What this task involves => The expected answer is a verbatim transcription of the lines below, beginning with the first and ending with the line that holds "ol vend aussi", without pictures.

Extracted page text data
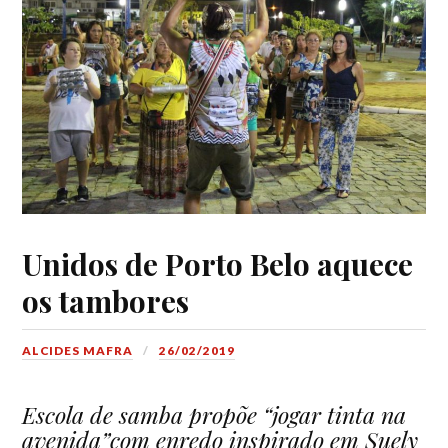
Unidos de Porto Belo aquece
os tambores
ALCIDES MAFRA
26/02/2019
Escola de samba
propõe “jogar tinta na
avenida”
com enredo inspirado em
Suel
y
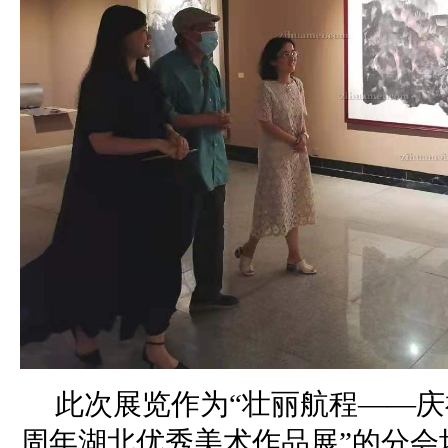
此次展览作为“壮丽航程——庆祝
周年湖北优秀美术作品展”的分会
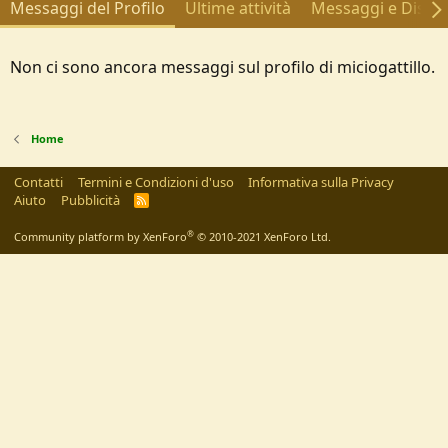
Messaggi del Profilo
Ultime attività
Messaggi e Discus
Non ci sono ancora messaggi sul profilo di miciogattillo.
Home
Contatti
Termini e Condizioni d'uso
Informativa sulla Privacy
Aiuto
Pubblicità
R
S
S
®
Community platform by XenForo
© 2010-2021 XenForo Ltd.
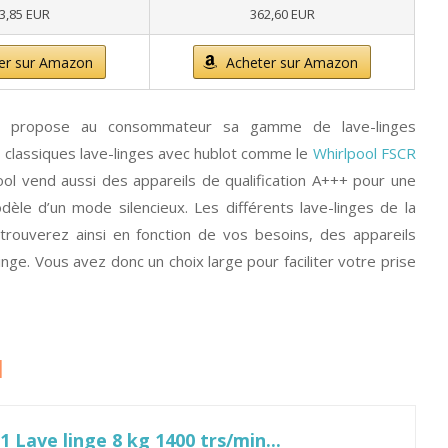
3,85 EUR
362,60 EUR
er sur Amazon
Acheter sur Amazon
ol propose au consommateur sa gamme de lave-linges
 classiques lave-linges avec hublot comme le
Whirlpool FSCR
ol vend aussi des appareils de qualification A+++ pour une
dèle d’un mode silencieux. Les différents lave-linges de la
rouverez ainsi en fonction de vos besoins, des appareils
ge. Vous avez donc un choix large pour faciliter votre prise
l
 Lave linge 8 kg 1400 trs/min...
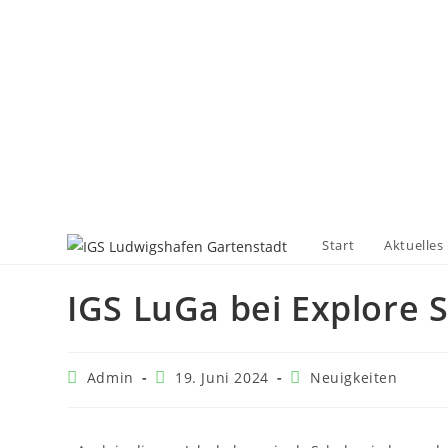
Start
Aktuelles
IGS LuGa bei Explore 
Admin
19. Juni 2024
Neuigkeiten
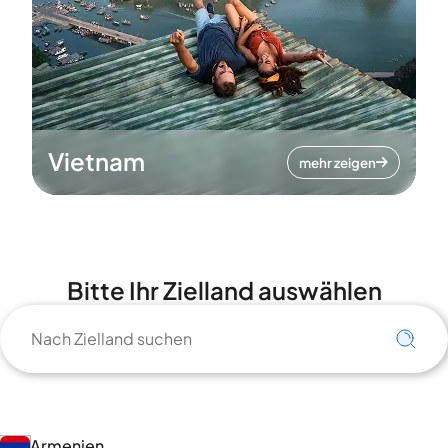
Vietnam
mehr zeigen
Bitte Ihr Zielland auswählen
Armenien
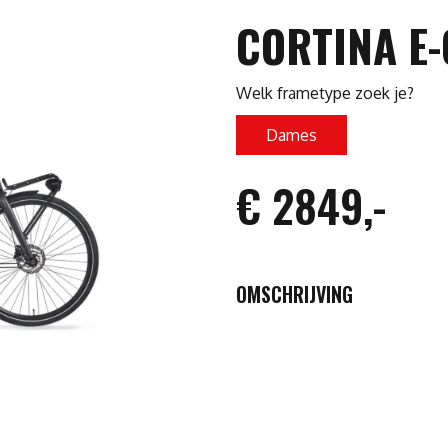
CORTINA E
Welk frametype zoek je?
Dames
€ 2849,-
OMSCHRIJVING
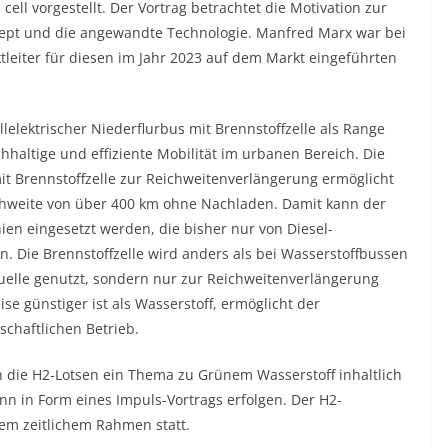
ll vorgestellt. Der Vortrag betrachtet die Motivation zur
zept und die angewandte Technologie. Manfred Marx war bei
tleiter für diesen im Jahr 2023 auf dem Markt eingeführten
llelektrischer Niederflurbus mit Brennstoffzelle als Range
hhaltige und effiziente Mobilität im urbanen Bereich. Die
it Brennstoffzelle zur Reichweitenverlängerung ermöglicht
chweite von über 400 km ohne Nachladen. Damit kann der
inien eingesetzt werden, die bisher nur von Diesel-
 Die Brennstoffzelle wird anders als bei Wasserstoffbussen
quelle genutzt, sondern nur zur Reichweitenverlängerung
se günstiger ist als Wasserstoff, ermöglicht der
schaftlichen Betrieb.
 die H2-Lotsen ein Thema zu Grünem Wasserstoff inhaltlich
nn in Form eines Impuls-Vortrags erfolgen. Der H2-
nem zeitlichem Rahmen statt.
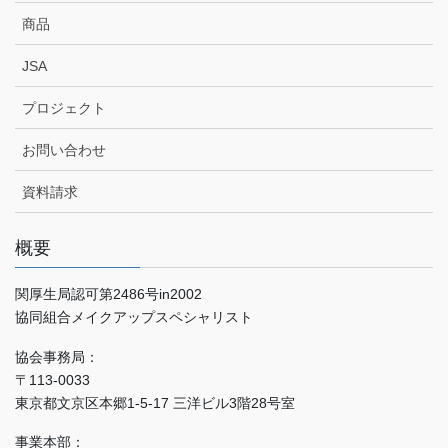
商品
JSA
プロジェクト
お問い合わせ
資料請求
概要
関厚生局認可第2486号in2002
協同組合メイクアップスペシャリスト
協会事務局：
〒113-0033
東京都文京区本郷1-5-17 三洋ビル3階28号室
事業本部：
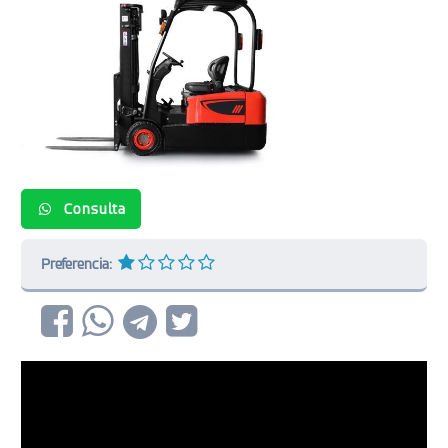
Consulta
Preferencia:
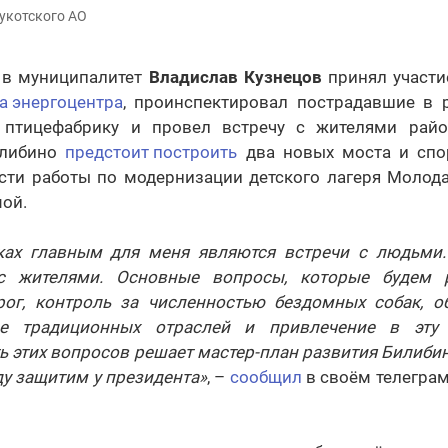
укотского АО
 в муниципалитет
Владислав Кузнецов
принял участи
а энергоцентра
, проинспектировал пострадавшие в р
 птицефабрику и провел встречу с жителями райо
илибино
предстоит построить
два новых моста и спо
сти работы по модернизации детского лагеря Молода
мой.
ках главным для меня являются встречи с людьми.
с жителями. Основные вопросы, которые будем 
рог, контроль за численностью бездомных собак, о
ие традиционных отраслей и привлечение в эту
ь этих вопросов решает мастер-план развития Билиби
ду защитим у президента»
, –
сообщил
в своём телеграм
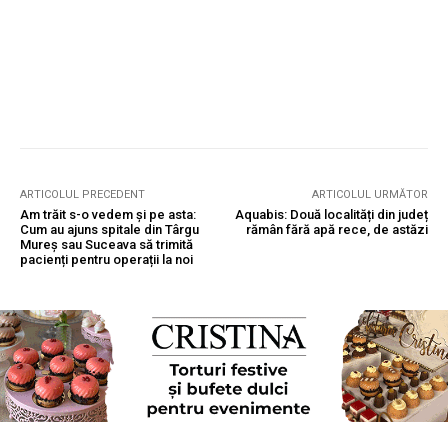
ARTICOLUL PRECEDENT
ARTICOLUL URMĂTOR
Am trăit s-o vedem și pe asta:
Aquabis: Două localități din județ
Cum au ajuns spitale din Târgu
rămân fără apă rece, de astăzi
Mureș sau Suceava să trimită
pacienți pentru operații la noi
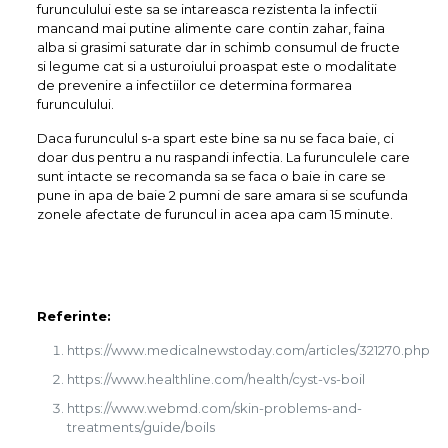
furunculului este sa se intareasca rezistenta la infectii
mancand mai putine alimente care contin zahar, faina
alba si grasimi saturate dar in schimb consumul de fructe
si legume cat si a usturoiului proaspat este o modalitate
de prevenire a infectiilor ce determina formarea
furunculului.
Daca furunculul s-a spart este bine sa nu se faca baie, ci
doar dus pentru a nu raspandi infectia. La furunculele care
sunt intacte se recomanda sa se faca o baie in care se
pune in apa de baie 2 pumni de sare amara si se scufunda
zonele afectate de furuncul in acea apa cam 15 minute.
Referinte:
https://www.medicalnewstoday.com/articles/321270.php
https://www.healthline.com/health/cyst-vs-boil
https://www.webmd.com/skin-problems-and-
treatments/guide/boils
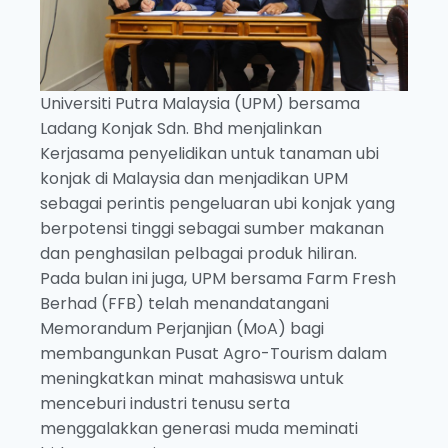
Universiti Putra Malaysia (UPM) bersama
Ladang Konjak Sdn. Bhd menjalinkan
Kerjasama penyelidikan untuk tanaman ubi
konjak di Malaysia dan menjadikan UPM
sebagai perintis pengeluaran ubi konjak yang
berpotensi tinggi sebagai sumber makanan
dan penghasilan pelbagai produk hiliran.
Pada bulan ini juga, UPM bersama Farm Fresh
Berhad (FFB) telah menandatangani
Memorandum Perjanjian (MoA) bagi
membangunkan Pusat Agro-Tourism dalam
meningkatkan minat mahasiswa untuk
menceburi industri tenusu serta
menggalakkan generasi muda meminati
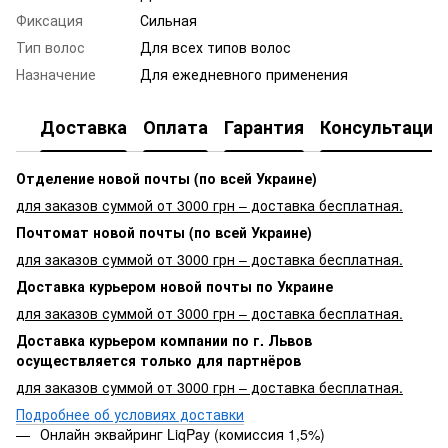
Фиксация
Сильная
Тип волос
Для всех типов волос
Назначение
Для ежедневного применения
Доставка
Оплата
Гарантия
Консультация
Отделение новой почты (по всей Украине)
для заказов суммой от 3000 грн – доставка бесплатная.
Почтомат новой почты (по всей Украине)
для заказов суммой от 3000 грн – доставка бесплатная.
Доставка курьером новой почты по Украине
для заказов суммой от 3000 грн – доставка бесплатная.
Доставка курьером компании по г. Львов
осуществляется только для партнёров
для заказов суммой от 3000 грн – доставка бесплатная.
Подробнее об условиях доставки
Онлайн эквайринг LiqPay (комиссия 1,5%)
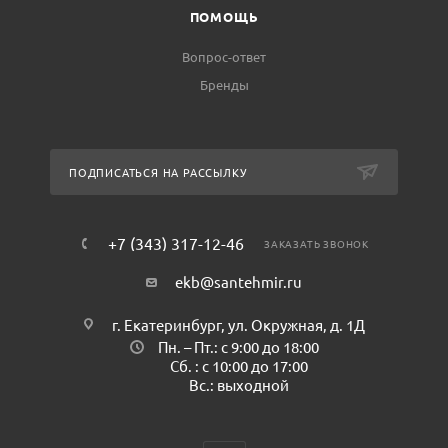
ПОМОЩЬ
Вопрос-ответ
Бренды
ПОДПИСАТЬСЯ НА РАССЫЛКУ
+7 (343) 317-12-46
ЗАКАЗАТЬ ЗВОНОК
ekb@santehmir.ru
г. Екатеринбург, ул. Окружная, д. 1Д
Пн. – Пт.: с 9:00 до 18:00
Сб. : с 10:00 до 17:00
Вс.: выходной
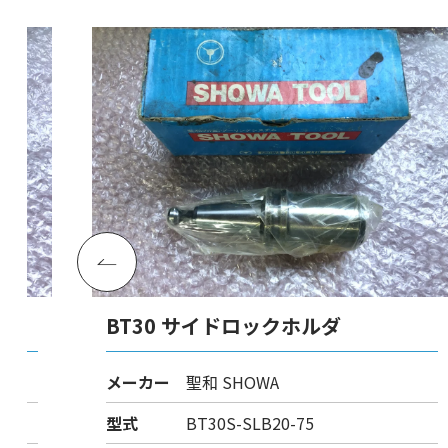
BT30 サイドロックホルダ
メーカー
聖和 SHOWA
型式
BT30S-SLB20-75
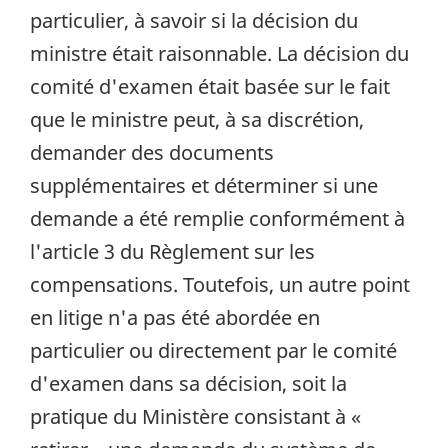
particulier, à savoir si la décision du
ministre était raisonnable. La décision du
comité d'examen était basée sur le fait
que le ministre peut, à sa discrétion,
demander des documents
supplémentaires et déterminer si une
demande a été remplie conformément à
l'article 3 du Règlement sur les
compensations. Toutefois, un autre point
en litige n'a pas été abordée en
particulier ou directement par le comité
d'examen dans sa décision, soit la
pratique du Ministère consistant à «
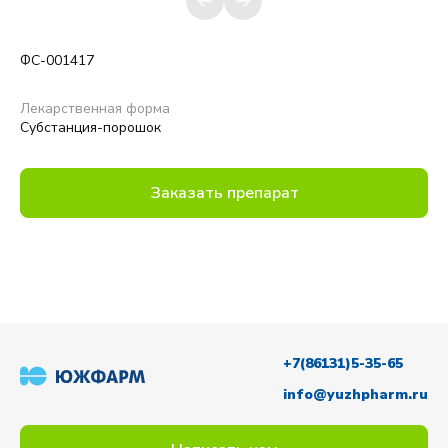
ФС-001417
Лекарственная форма
Субстанция-порошок
Заказать препарат
+7(86131)5-35-65
info@yuzhpharm.ru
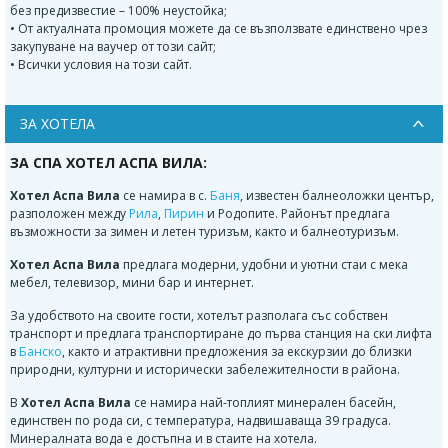
без предизвестие – 100% неустойка;
• От актуалната промоция можете да се възползвате единствено чрез
закупуване на ваучер от този сайт;
• Всички условия на този сайт.
ЗА ХОТЕЛА
ЗА СПА ХОТЕЛ АСПА ВИЛА:
Хотел Аспа Вила
се намира в с.
Баня
, известен балнеоложки център,
разположен между
Рила
,
Пирин
и Родопите. Районът предлага
възможности за зимен и летен туризъм, както и балнеотуризъм.
Хотел Аспа Вила
предлага модерни, удобни и уютни стаи с мека
мебел, телевизор, мини бар и интернет.
За удобството на своите гости, хотелът разполага със собствен
транспорт и предлага транспортиране до първа станция на ски лифта
в
Банско
, както и атрактивни предложения за екскурзии до близки
природни, културни и исторически забележителности в района.
В
Хотел Аспа Вила
се намира най-топлият минерален басейн,
единствен по рода си, с температура, надвишаваща 39 градуса.
Минералната вода е достъпна и в стаите на хотела.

Response to this exercise =>
Unidos de Porto Belo aquece
os tambores
ALCIDES MAFRA
26/02/2019
Escola de samba
propõe “jogar tinta na
avenida”
com enredo inspirado em
Suel
y
此次展览作为“壮丽航程——庆祝
周年湖北优秀美术作品展”的分会
Messaggi del Profilo
Ultime attività
Messaggi e Discus
Non ci sono ancora messaggi sul profilo di miciogattillo.
Home
Contatti
Termini e Condizioni d'uso
Informativa sulla Privacy
Aiuto
Pubblicità
R
S
S
®
Community platform by XenForo
© 2010-2021 XenForo Ltd.
3,85 EUR
362,60 EUR
er sur Amazon
Acheter sur Amazon
ol propose au consommateur sa gamme de lave-linges
 classiques lave-linges avec hublot comme le
Whirlpool FSCR
ol vend aussi des appareils de qualification A+++ pour une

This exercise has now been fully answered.